Then you open a screen recorder and the vibe evaporates.
Building with AI is fast. You describe what you want, the model writes the code, something appears on screen within minutes. The feedback loop is tight. Vibe coding gets its name from exactly this feeling: you stay focused on what the product should do, not the mechanics of making it happen.
Showing what the product does is still manual. Record, trim, watch it back, cringe at the mis-clicks, record again. And the moment you ship a UI update, the video is already wrong.
We have customers who vibe coded their product in a day and sent a polished walkthrough to investors that same evening. No screen recorder opened. No timeline scrubbed. Here is what that looks like, and how you can do the same. For background on the technology behind it, see our breakdown of what an AI demo agent actually does.
The step vibe coding skipped
The build is automated. The demo is not. That gap is where a lot of vibe-coded products get stuck.
You can generate a full-stack application from a paragraph of text. You can iterate on it with follow-up prompts until it behaves exactly the way you want. What no vibe coding tool does automatically is produce a polished walkthrough of how the product works. That step still belongs to you, and it is the step that determines whether anybody else ever sees the thing you built.

Exercise data
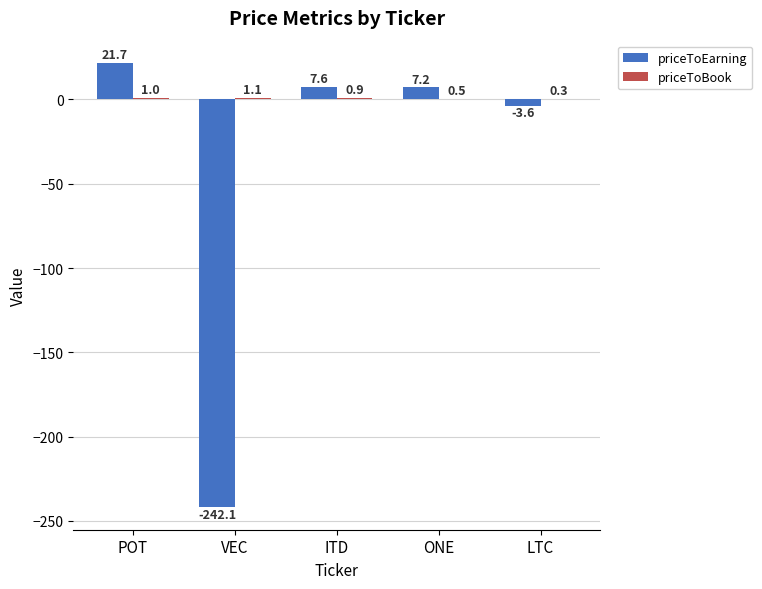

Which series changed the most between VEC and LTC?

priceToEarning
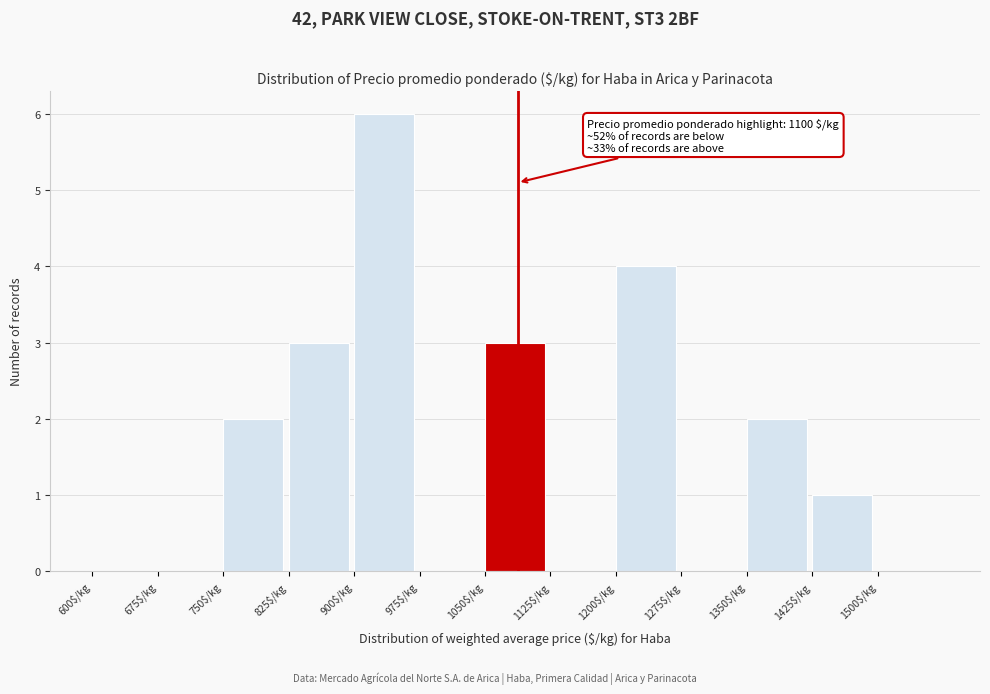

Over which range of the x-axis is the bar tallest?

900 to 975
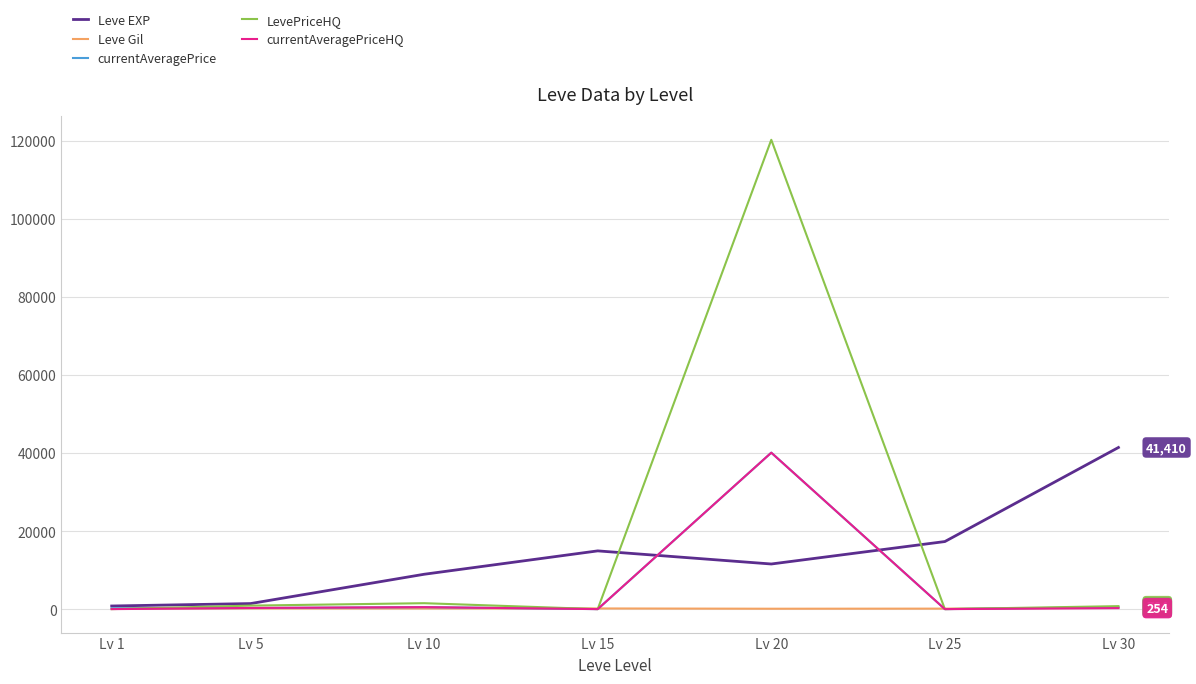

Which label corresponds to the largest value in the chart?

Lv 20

Exercise set
a: What reason does the vibe coding passage give for why producing a polished walkthrough matters so much?
b: Name every step the vibe coding passage lists for manually showing what a product does.
c: Pick up the vibe coding passage after its final sentence and keep writing.

Per-task outputs
a: Producing a polished walkthrough is the step that decides whether anybody else ever sees what you built. No vibe coding tool does it automatically, so it still falls to you.

b: Record, trim, watch it back, cringe at the mis-clicks, record again.

c:
The demos that move people, the ones that get clicks on Product Hunt, that make investors lean forward, that get shared on X, are not always the most impressive products. They are the products that are easiest to understand in 90 seconds or less.
If your app requires a 10-minute guided tour to make sense, the product might be fine. The demo is the problem.
Why screen recording breaks the vibe
Screen recording is the default for a reason. It is free, available on every laptop, and gets the job done in a rough sense. But it introduces exactly the kind of friction that vibe coding is designed to eliminate.
Every take is a new recording session
You record the flow once. You watch it back and notice you clicked the wrong menu halfway through. You record again. The second take is smoother but you ran out of words during the voiceover. Third take. You get all the way to the end and a notification slides in from the top right corner. Fourth take.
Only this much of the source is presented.